“Organized Retail Theft” Bill is an Extreme Approach to an Imaginary Problem

This week, the Illinois Retail Merchants’ Association succeeded in convincing the Illinois General Assembly to introduce legislation targeted at reducing “organized retail theft.” Chicago Appleseed Center for Fair Courts and the Chicago Council of Lawyers vehemently opposed the bill, HB 1091, which is one of the most regressive pieces of criminal legal system legislation to be introduced in the General Assembly in years. HB 1091 targets people who are alleged to have engaged in a non-violent crime where a business is the victim – retail theft – by ascribing higher penalties than those for people who steal from another human being (and penalties higher even than those for domestic violence or battery).

Retail theft – and all the behavior described in the new “organized retail theft” law – is when someone steals merchandise from a store, while the store is open, without using or threatening to use any force. It is the quintessential non-violent crime. For years, legislators and State’s Attorneys in Illinois have followed research that recognizes that retail theft is a symptom of “financial deprivation” (poverty), substance use, and/or mental health issues, which has been a generally successful public policy approach.

Instances of retail theft are at their lowest levels in decades. After plummeting in frequency during the pandemic, the incidence of retail thefts in Chicago rebounded in 2021 but remains at one of the lowest levels this century – 43% lower than in 2019.

Illinois has one of the lowest felony retail theft “thresholds” in the country: a conviction of a retail theft of only $300 (in today’s market, often a single item) can subject someone to a permanent felony conviction and up to three years in prison. Only two states have a lower felony threshold; most other states have retail theft thresholds of $1,000 or higher. 

Although Illinois already over-punishes retail theft, this bill seeks to increase penalties by adding language about “aggravators” (a characteristic of an offense that means that a person faces more serious penalties) that will apply to a huge swath of alleged retail thefts. Despite rhetoric, HB 1091 will not target “the worst of the worst” retail thefts—it will target all shoplifting. For instance, if someone puts merchandise into a bag (something that would surely apply to nearly all instances of retail theft); is with another person; shoplifts merchandise from a truck or vehicle outside of an establishment; triggers an emergency alarm; removes anti-shoplifting tags; or damages property while allegedly shoplifting, they would face a higher sentence for retail theft under the bill. 

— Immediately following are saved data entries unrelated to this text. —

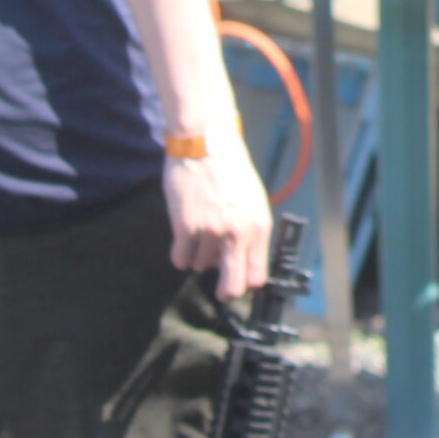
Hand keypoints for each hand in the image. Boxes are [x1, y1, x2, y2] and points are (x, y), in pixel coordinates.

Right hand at [163, 144, 273, 299]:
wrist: (206, 146)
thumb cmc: (231, 170)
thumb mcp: (254, 201)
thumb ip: (250, 232)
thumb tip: (244, 261)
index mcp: (259, 227)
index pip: (258, 274)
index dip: (248, 283)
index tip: (241, 283)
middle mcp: (237, 234)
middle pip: (233, 285)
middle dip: (227, 291)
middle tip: (221, 291)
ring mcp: (211, 233)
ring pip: (201, 267)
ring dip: (199, 257)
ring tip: (200, 233)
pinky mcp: (185, 229)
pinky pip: (180, 259)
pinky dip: (180, 253)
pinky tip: (184, 237)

HB 1091 also gives businesses rights that go beyond those afforded to victims of violence under the Rights of Crime Victims and Witnesses Act (RCVWA). The actual purpose of the RCVWA is to make sure that individuals who have experienced harm – often life changing harm like sexual violence or the murder of a family member – are given a voice in legal proceedings. Using the protections of the RCVWA to protect property, rather than people, and afford enhanced protections to corporate spokespeople for retail merchants is an absurd perversion of victims’ protections.

This law does not describe a new crime called “organized retail theft,” instead, it attempts to use harsh penalties to increase punishments for run-of-the-mill, non-violent shoplifting.

Shoplifting is a behavior that has its roots in poverty—which would only be exacerbated by prioritizing higher criminal penalties of any kind. Throughout the 1980s and 1990s, sentencing enhancements were routinely used in failed efforts to deter people from breaking the law. We have learned that enhanced punishments do not, in fact, deter behaviors but contribute to the criminalization of poverty and mass incarceration. Passing HB 1091 would be an unwise and misguided attempt to quell corporate concerns without evidence-based justification. Legislators who value criminal legal system reform, or simply value proportionality in punishments for different crimes, should see this bill for what it is and oppose it.